R(t|θ,β,x) = R₀(t|θ)exp {xβ}, where $\displaystyle R_{0}(t|\boldsymbol{\theta}) = \frac{1-S_{0}(t|\boldsymbol{\theta})}{S_{0}(t|\boldsymbol{\theta})} = \exp\{H_{0}(t|\boldsymbol{\theta})\}-1$ is a baseline odds function so that

$$ f(t|\boldsymbol{\theta}, \boldsymbol{\beta}, \mathbf{x}) = \frac{h_{0}(t|\boldsymbol{\theta})\exp\{\mathbf{x} \boldsymbol{\beta} + H_{0}(t|\boldsymbol{\theta})\}}{[1 + R_{0}(t|\boldsymbol{\theta})e^{\mathbf{x} \boldsymbol{\beta}}]^2}. $$

and

$$ S(t|\boldsymbol{\theta}, \boldsymbol{\beta}, \mathbf{x}) = \frac{1}{1 + R_{0}(t|\boldsymbol{\theta})e^{\mathbf{x} \boldsymbol{\beta}}}. $$

Accelerated Hazard Models

Accelerated hazard (AH) models can be defined as

h(t|θ,β,x) = h₀(t/e^xβ|θ)

so that

S(t|θ,β,x) = exp {−H₀(t/e^xβ|θ)e^xβ} and f(t|θ,β,x) = h₀(t/e^xβ|θ)exp {−H₀(t/e^xβ|θ)e^xβ}.

Extended hazard Models

The survival function of the extended hazard (EH) model is given by:

S(t|θ,β,ϕ) = exp {−H₀(t/e^xβ|θ)exp(x(β+ϕ))}.

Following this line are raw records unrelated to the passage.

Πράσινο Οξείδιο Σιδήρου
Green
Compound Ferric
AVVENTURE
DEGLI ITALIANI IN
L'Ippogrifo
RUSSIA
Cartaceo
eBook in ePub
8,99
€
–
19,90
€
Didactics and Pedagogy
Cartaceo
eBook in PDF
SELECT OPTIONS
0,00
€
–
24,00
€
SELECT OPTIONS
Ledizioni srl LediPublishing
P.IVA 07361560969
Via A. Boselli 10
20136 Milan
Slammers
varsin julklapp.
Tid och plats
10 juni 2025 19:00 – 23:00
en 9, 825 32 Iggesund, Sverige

The hazard and the probability density functions are then expressed as:

h(t|θ,β,ϕ) = h₀(t/e^xβ|θ)exp {xϕ} and

f(t|θ,β,ϕ) = h₀(t/e^xβ|θ)exp {xβ}exp {−H₀(t/e^xβ|θ)exp(x(β+ϕ))},

respectively.

The EH model includes the AH, AFT and PH models as particular cases when ϕ = 0, ϕ = − β, and β = 0, respectively.

Yang and Prentice Models

The survival function of the Yang and Prentice (YP) model is given by:

$$S(t|\boldsymbol{\theta},\boldsymbol{\beta}, \boldsymbol{\phi}) = \left[1+\frac{\kappa_{S}}{\kappa_{L}}R_{0}(t|\boldsymbol{\theta})\right]^{-\kappa_{L}}. $$

The hazard and the probability density functions are then expressed as:

$$h(t|\boldsymbol{\theta},\boldsymbol{\beta}, \boldsymbol{\phi}) = \frac{\kappa_{S}h_{0}(t|\boldsymbol{\theta})\exp\{H_{0}(t|\boldsymbol{\theta})\}}{\left[1+\frac{\kappa_{S}}{\kappa_{L}}R_{0}(t|\boldsymbol{\theta})\right]} $$ and

$$f(t|\boldsymbol{\theta},\boldsymbol{\beta}, \boldsymbol{\phi}) = \kappa_{S}h_{0}(t|\boldsymbol{\theta})\exp\{H_{0}(t|\boldsymbol{\theta})\}\left[1+\frac{\kappa_{S}}{\kappa_{L}}R_{0}(t|\boldsymbol{\theta})\right]^{-(1+\kappa_{L})}, $$

respectively, where κ_S = exp {xβ} and κ_L = exp {xϕ}.

The YO model includes the PH and PO models as particular cases when ϕ = β and ϕ = 0, respectively.